April 22, 2026
Will Physicians Lose Patience With Misinformed Patients?
Abraham Lincoln famously said that a man who represents himself has a fool for a client. What about patients who treat themselves? Are they fools, too? If so, will physicians suffer fools?
We’re getting answers in real time to both open questions as medical misinformation and disinformation become pervasive in the U.S. Watch this scene from this season of The Pitt when Dr. Santos, who doesn’t suffer fools, figures out that her jaundiced patient destroyed her liver from taking too much turmeric — a spice that online influencers convinced her would detox her body and prevent Alzheimer’s disease.
Yes, it’s fiction. But it’s art imitating life.
In December, I went to a panel discussion on the State of American Healthcare sponsored by the Health Care Council of Chicago. Our own David W. Johnson, founder and CEO of 4sight Health, was on the panel. So were several physicians who recounted how medical misinformation and disinformation were affecting their relationships with patients.
In one case, a cancer patient told his oncologist that he stopped taking Extra Strength Tylenol to manage his cancer pain because he was afraid of getting autism. In another, a patient refused to fill a prescription to manage her chronic illness because she accused her doctor of taking kickbacks from a drug company to prescribe a medication she didn’t really need.
The doctors on the panel are not alone. Earlier this month, the Physicians Foundation advocacy group released the results of a survey of more than 1,000 doctors on the impact that medical misinformation and disinformation is having on their ability to provide safe and effective care to their patients.
Eighty-six percent of the doctors said the incidence of medical misinformation and/or disinformation has risen compared with five years ago with 61% saying medical misinformation and/or disinformation was influencing their patients at least a moderate amount over the past year.
The problem is worse in rural areas, according to the survey. Thirty-eight percent of physicians practicing in rural markets said they’re facing “a great deal” of medical misinformation and/or disinformation from their patients. That’s compared with 25% and 21% of doctors practicing in urban and suburban markets, respectively.
At the moment, the surveyed physicians said they can deal with it. Ninety-seven percent said they were “somewhat,” “fairly” or “highly” confident that they can “identify and correct the misinformation and/or disinformation that patients bring to their appointments.” Only 10% said that they don’t have the “necessary tools and support to engage patients who are skeptical about modern medicine or science.”

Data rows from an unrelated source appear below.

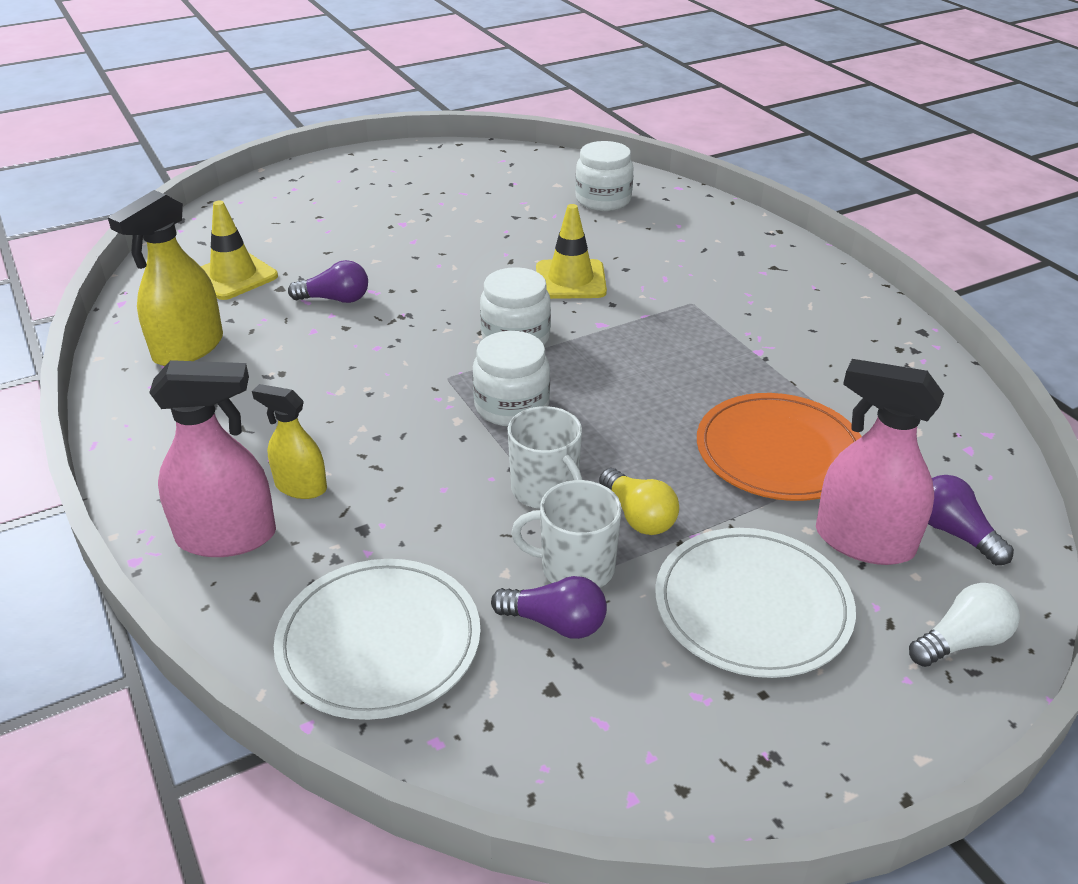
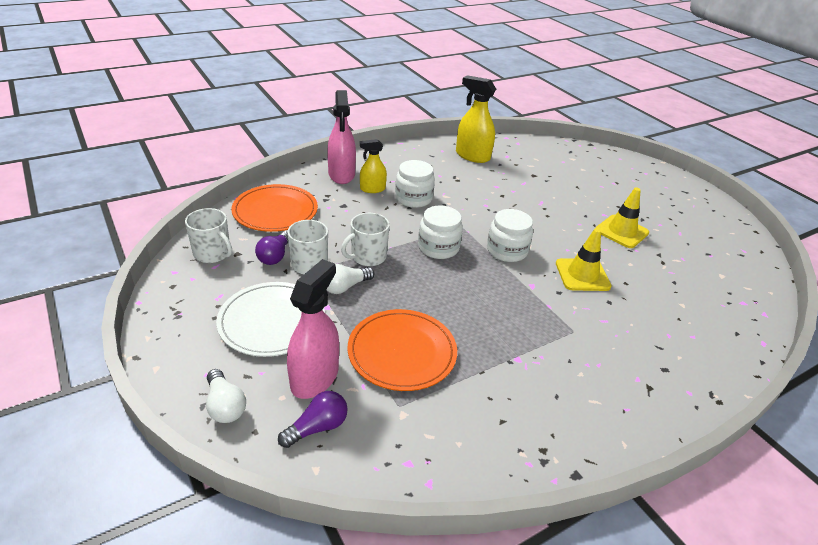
camera: 85 degrees right, 0 degrees up
yellow traffic cone [201,201,278,300] -> yellow traffic cone moved to [596,187,649,248]
yellow spray bottle [252,384,327,499] -> yellow spray bottle turned 120 degrees counterclockwise [360,139,387,193]
white plate [274,559,481,720] -> orange plate [231,184,318,232]
purple light bulb [288,260,368,303] -> none
white jar [575,141,634,211] -> white jar moved to [395,160,435,208]
yellow light bulb [599,468,679,535] -> white light bulb [327,264,375,294]
none -> white mug [185,208,232,263]

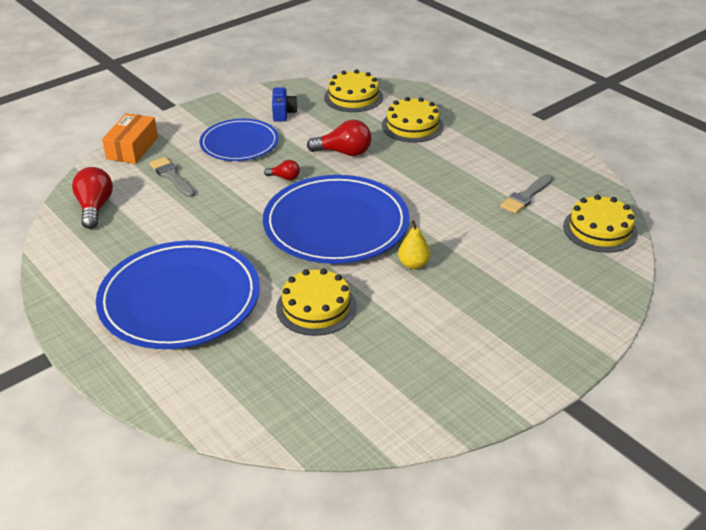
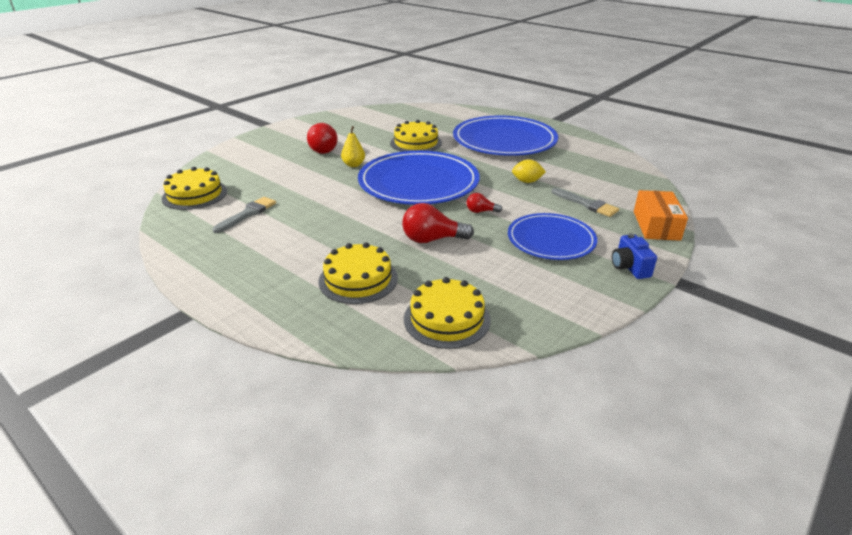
camera: 170 degrees right, 5 degrees down
red light bulb [72,167,113,229] -> red light bulb moved to [307,123,338,154]
blue camera [272,87,298,122] -> blue camera moved to [612,233,657,279]
none -> yellow lemon [512,160,546,183]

Give it time. The anti-vax, conspiracy-minded medical quacks running our federal health agencies, led by RFK Jr., are force-feeding people a constant line of unsubstantiated health and medical horseshit. Online influencers are pushing unproven and potentially dangerous prevention and wellness supplements to a gullible public and getting paid to do it. One of whom may be our next U.S. Surgeon General!
Watch that Pitt clip again. Look at the expression on Dr. Santos’ face after the patient tells her about the turmeric. We’re going to see a lot more of that face before this is over.
Building better healthcare starts with trusting evidence-based, scientifically tested and medically proven health, medical, prevention and wellness information from licensed and trained clinicians.